La seconda indagine (Operazione Mercurio), ha visto impegnati gli uomini della Tenenza e della Sez. Op.va Navale di Pozzallo che sono riusciti a dimostrare come tale Q.G., titolare dell’omonima ditta individuale, operante in Ispica (RG) nel settore della vendita all’ingrosso di prodotti ortofrutticoli, avesse messo in piedi una vera e propria associazione a delinquere finalizzata ai reati di truffa aggravata, falso, favoreggiamento aggravato all’immigrazione clandestina, emissione di fatture per operazioni inesistenti, lesioni aggravate ed omissione dolosa di cautele contro gli infortuni sul lavoro. Le investigazioni condotte dalle Fiamme Gialle hanno permesso di accertare come Q.G. abbia ingaggiato fittiziamente centinaia di braccianti agricoli al fine di creare i presupposti per far conseguire ad essi, dietro compenso, l’indennità di disoccupazione, assegni familiari, ed alte indennità, nonché, in alcuni casi, un valido titolo per ottenere o rinnovare il permesso di soggiorno e accedere all’istituto del ricongiungimento familiare.
Il predetto indagato, sebbene non risultasse né proprietario né locatario di fondi agricoli, aveva creato un ramo d’azienda del tutto fittizio, “attivo” nel settore della raccolta del frutto pendente (cc.dd. aziende senza terra), assicurandosi così tutti i vantaggi contributivi riservati ai produttori agricoli. Le indagini hanno permesso di accertare come i contratti di lavoro facenti capo al suddetto ramo d’azienda fossero del tutto fittizi, mentre gran parte delle operazioni contabili ad essi ricollegabili sono state artatamente “aggiustate” con l’utilizzo di fatture per operazioni inesistenti per un valore di 400.000,00 euro. I due soggetti tunisini oggetti dei provvedimenti cautelari odierni hanno svolto il ruolo di veri e propri procacciatori di finti braccianti agricoli. Nel corso degli accertamenti è stato appurato che la maggior parte dei soggetti ingaggiati si trovavano fuori dal territorio nazionale, mentre risultavano a lavoro in Italia.
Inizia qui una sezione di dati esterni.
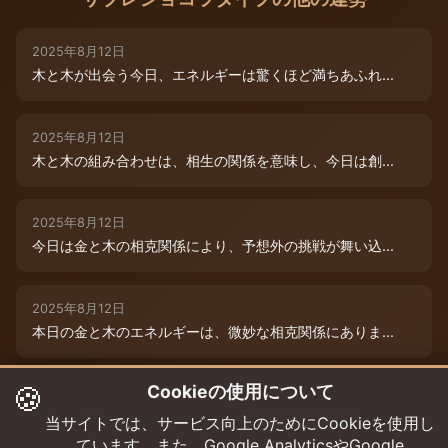
2025年8月12日
木と木が出会う今日、エネルギーは驚くほど満ちあふれ...
2025年8月12日
木と木の組み合わせは、相生の関係を意味し、今日は創...
2025年8月12日
今日は金と木の相克関係により、予想外の挑戦が舞い込...
2025年8月12日
本日の金と木のエネルギーは、微妙な相克関係にありま...
🍪
Cookieの使用について
2025年8月9日
木と木が寄り添う今日、あなたの創造性は最高潮に達し...
当サイトでは、サービス向上のためにCookieを使用し
ています。また、Google AnalyticsやGoogle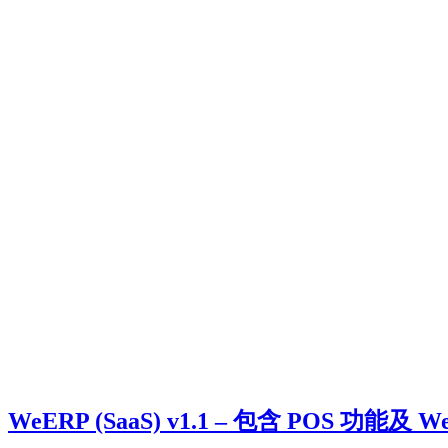
WeERP (SaaS) v1.1 – 包含 POS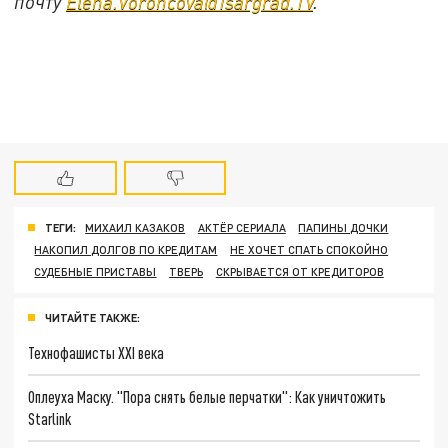
почту
Elena.Voroncova@Tsargrad.TV
.
ТЕГИ:
МИХАИЛ КАЗАКОВ
АКТЁР СЕРИАЛА
ПАПИНЫ ДОЧКИ
НАКОПИЛ ДОЛГОВ ПО КРЕДИТАМ
НЕ ХОЧЕТ СПАТЬ СПОКОЙНО
СУДЕБНЫЕ ПРИСТАВЫ
ТВЕРЬ
СКРЫВАЕТСЯ ОТ КРЕДИТОРОВ
ЧИТАЙТЕ ТАКЖЕ:
Технофашисты XXI века
Оплеуха Маску. "Пора снять белые перчатки": Как уничтожить
Starlink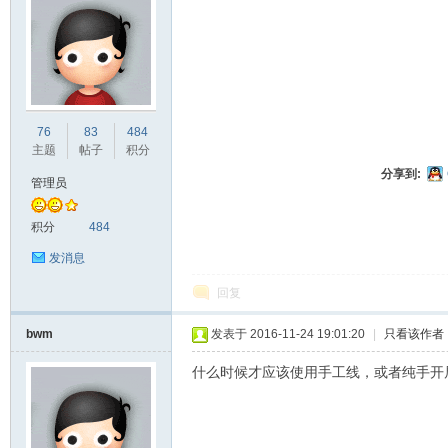
ne
76
83
484
主题
帖子
积分
分享到:
管理员
积分
484
发消息
回复
co
bwm
发表于 2016-11-24 19:01:20
|
只看该作者
什么时候才应该使用手工线，或者纯手开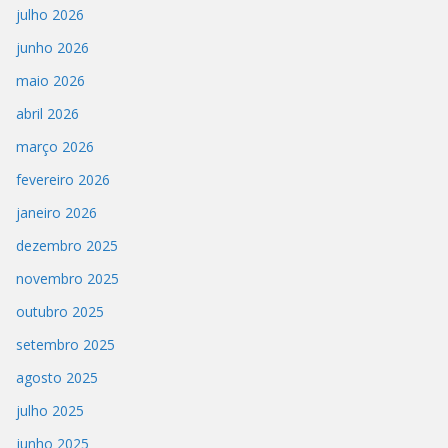
julho 2026
junho 2026
maio 2026
abril 2026
março 2026
fevereiro 2026
janeiro 2026
dezembro 2025
novembro 2025
outubro 2025
setembro 2025
agosto 2025
julho 2025
junho 2025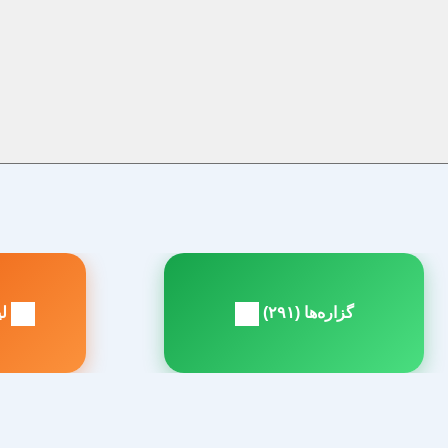
راهبری
نوشته
گزاره‌ها (۲۹۱)
لین
مطلب
م
بعدی:
ق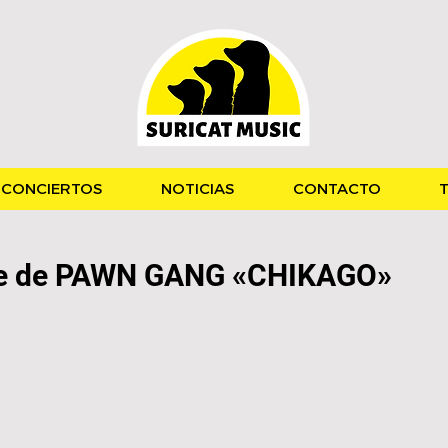
CONCIERTOS
NOTICIAS
CONTACTO
T
le de PAWN GANG «CHIKAGO»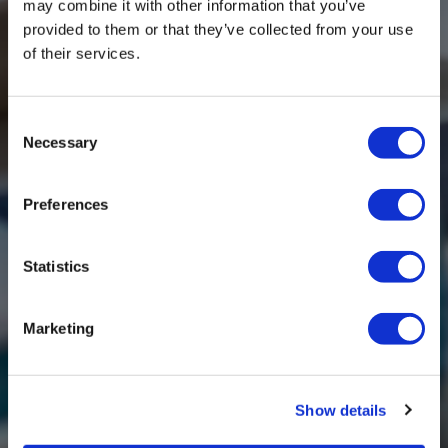
may combine it with other information that you’ve
provided to them or that they’ve collected from your use
of their services.
Opmerkingen
Consent
Necessary
Selection
Preferences
Statistics
Upload uw factuur
Marketing
Show details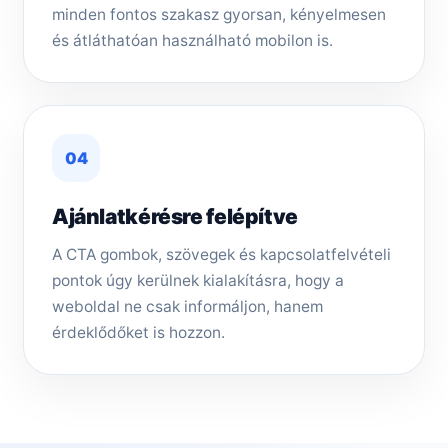
minden fontos szakasz gyorsan, kényelmesen
és átláthatóan használható mobilon is.
04
Ajánlatkérésre felépítve
A CTA gombok, szövegek és kapcsolatfelvételi
pontok úgy kerülnek kialakításra, hogy a
weboldal ne csak informáljon, hanem
érdeklődőket is hozzon.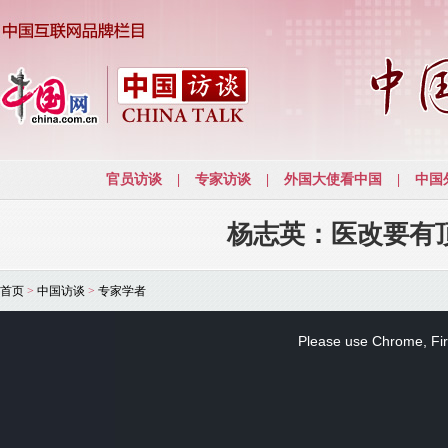
杨志英：医改要有
首页
>
中国访谈
>
专家学者
This
is
a
Please use Chrome, Fire
modal
window.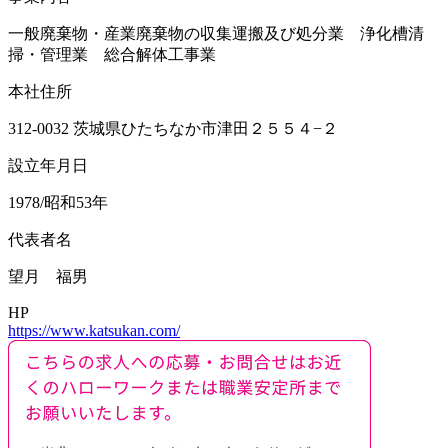
一般廃棄物・産業廃棄物の収集運搬及び処分業 浄化槽清
掃・管理業 総合解体工事業
本社住所
312-0032 茨城県ひたちなか市津田２５５４−２
設立年月日
1978/昭和53年
代表者名
望月 福男
HP
https://www.katsukan.com/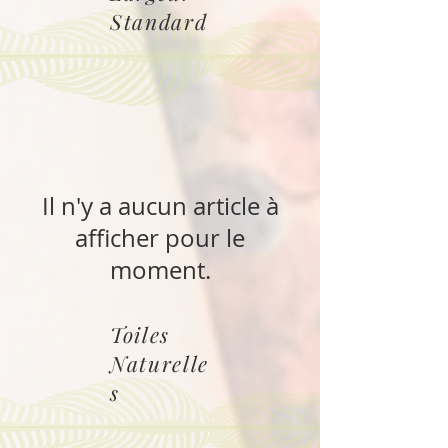
a
Standard
r
1
M
i
l
l
i
l
i
t
r
Il n'y a aucun article à
e
afficher pour le
moment.
Toiles
Naturelle
s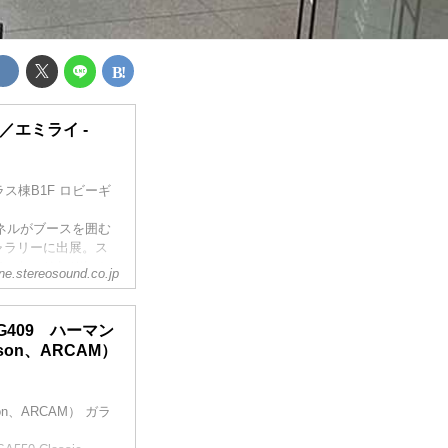
／エミライ -
） ガラス棟B1F ロビーギ
パネルがブースを囲む
ャラリーに出展。ス
ていた。それぞれの
ine.stereosound.co.jp
on（アートノビジョ
パネルの製造を行な
ティック...
 G409 ハーマン
son、ARCAM）
on、ARCAM） ガラ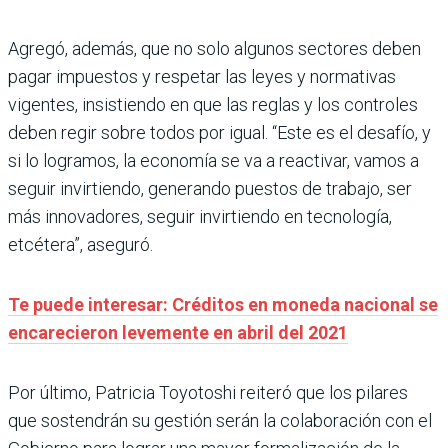
Agregó, además, que no solo algunos sectores deben
pagar impuestos y respetar las leyes y normativas
vigentes, insistiendo en que las reglas y los controles
deben regir sobre todos por igual. “Este es el desafío, y
si lo logramos, la economía se va a reactivar, vamos a
seguir invirtiendo, generando puestos de trabajo, ser
más innovadores, seguir invirtiendo en tecnología,
etcétera”, aseguró.
Te puede interesar: Créditos en moneda nacional se
encarecieron levemente en abril del 2021
Por último, Patricia Toyotoshi reiteró que los pilares
que sostendrán su gestión serán la colaboración con el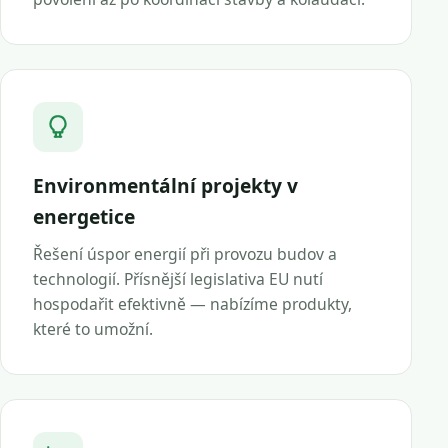
Environmentální projekty v
energetice
Řešení úspor energií při provozu budov a
technologií. Přísnější legislativa EU nutí
hospodařit efektivně — nabízíme produkty,
které to umožní.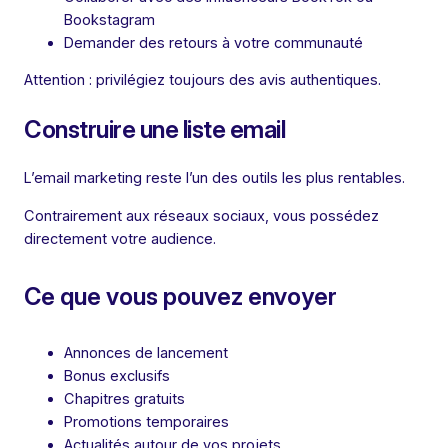
Bookstagram
Demander des retours à votre communauté
Attention : privilégiez toujours des avis authentiques.
Construire une liste email
L’email marketing reste l’un des outils les plus rentables.
Contrairement aux réseaux sociaux, vous possédez
directement votre audience.
Ce que vous pouvez envoyer
Annonces de lancement
Bonus exclusifs
Chapitres gratuits
Promotions temporaires
Actualités autour de vos projets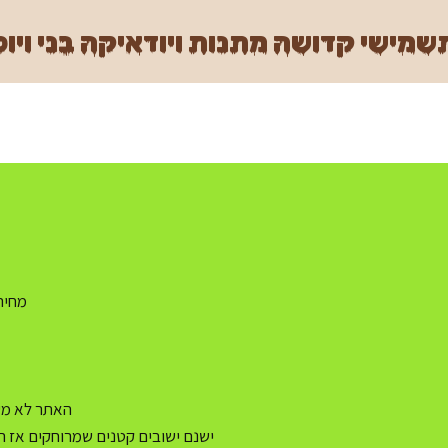
מישי קדושה מתנות ויודאיקה בני ויוכ
מחיר משלו
האתר לא מעו
ישנם ישובים קטנים שמרוחקים אז ה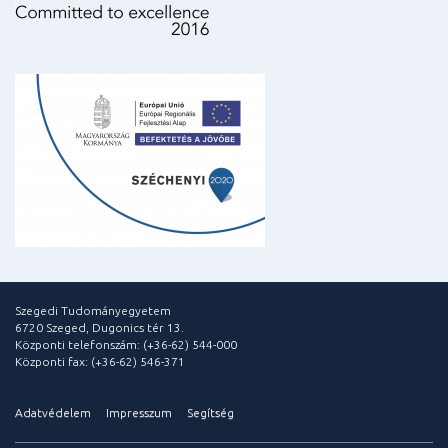
Szegedi Tudományegyetem
6720 Szeged, Dugonics tér 13.
Központi telefonszám: (+36-62) 544-000
Központi fax: (+36-62) 546-371
Adatvédelem
Impresszum
Segítség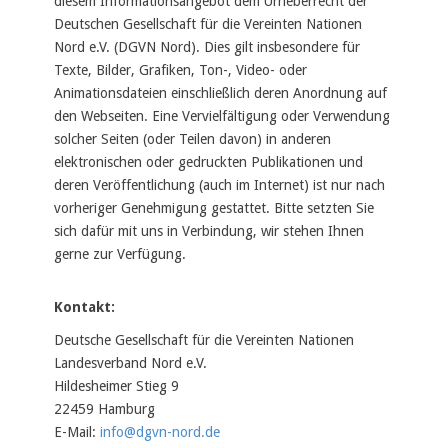
diesem Informationsangebot dem Urheberrecht der
Deutschen Gesellschaft für die Vereinten Nationen
Nord e.V. (DGVN Nord). Dies gilt insbesondere für
Texte, Bilder, Grafiken, Ton-, Video- oder
Animationsdateien einschließlich deren Anordnung auf
den Webseiten. Eine Vervielfältigung oder Verwendung
solcher Seiten (oder Teilen davon) in anderen
elektronischen oder gedruckten Publikationen und
deren Veröffentlichung (auch im Internet) ist nur nach
vorheriger Genehmigung gestattet. Bitte setzten Sie
sich dafür mit uns in Verbindung, wir stehen Ihnen
gerne zur Verfügung.
Kontakt:
Deutsche Gesellschaft für die Vereinten Nationen
Landesverband Nord e.V.
Hildesheimer Stieg 9
22459 Hamburg
E-Mail:
info@dgvn-nord.de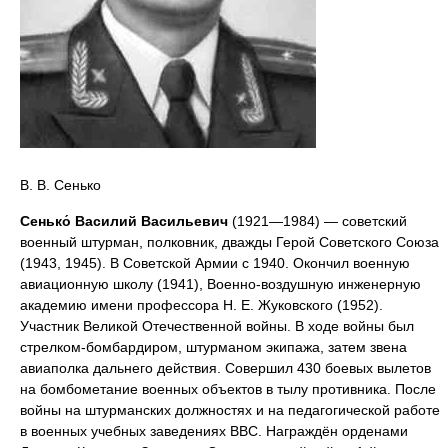
В. В. Сенько
Сенько́ Василий Васильевич
(1921—1984) — советский
военный штурман, полковник, дважды Герой Советского Союза
(1943, 1945). В Советской Армии с 1940. Окончил военную
авиационную школу (1941), Военно-воздушную инженерную
академию имени профессора Н. Е. Жуковского (1952).
Участник Великой Отечественной войны. В ходе войны был
стрелком-бомбардиром, штурманом экипажа, затем звена
авиаполка дальнего действия. Совершил 430 боевых вылетов
на бомбометание военных объектов в тылу противника. После
войны на штурманских должностях и на педагогической работе
в военных учебных заведениях ВВС. Награждён орденами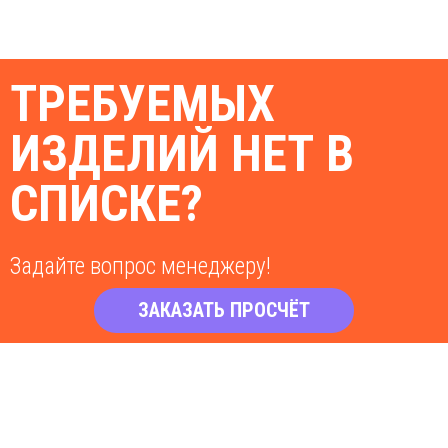
ТРЕБУЕМЫХ
ИЗДЕЛИЙ НЕТ В
СПИСКЕ?
Задайте вопрос менеджеру!
ЗАКАЗАТЬ ПРОСЧЁТ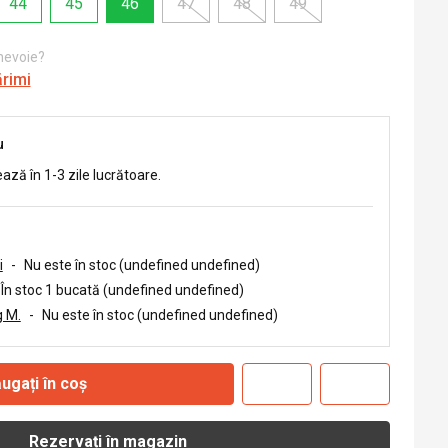
44
45
46
47
48
49
 nevoie?
ărimi
u
ează în 1-3 zile lucrătoare.
i
-
Nu este în stoc (undefined undefined)
În stoc 1 bucată (undefined undefined)
 M.
-
Nu este în stoc (undefined undefined)
ugați în coș
Rezervați în magazin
Particolarmente grave è il caso venuto alla luce nel corso delle investigazioni che riguarda la regolarizzazione della posizione di un operaio assunto in nero, che si infortunava gravemente sul posto di lavoro, perdendo un braccio. In questa occasione grazie all’intervento di un professionista si arriva a retrodatare l’assunzione al giorno precedente a quello dell’incidente, al fine di evitare eventuali profili di responsabilità nei confronti del datore di lavoro e truffare l’INAIL. Oltre 250 lavoratori sono risultati fittiziamente assunti nell’ambito di aziende agricole al solo scopo di ottenere l’indebita percezione di indennità o la costituzione di un titolo per ottenere o rinnovare il permesso di soggiorno; il sequestro di beni e risorse economiche riconducibili ai soggetti sottoposti a misura per un valore di circa 65 mila euro. L’Ente previdenziale provvederà a recuperare le somme indebitamente riscosse dai lavoratori.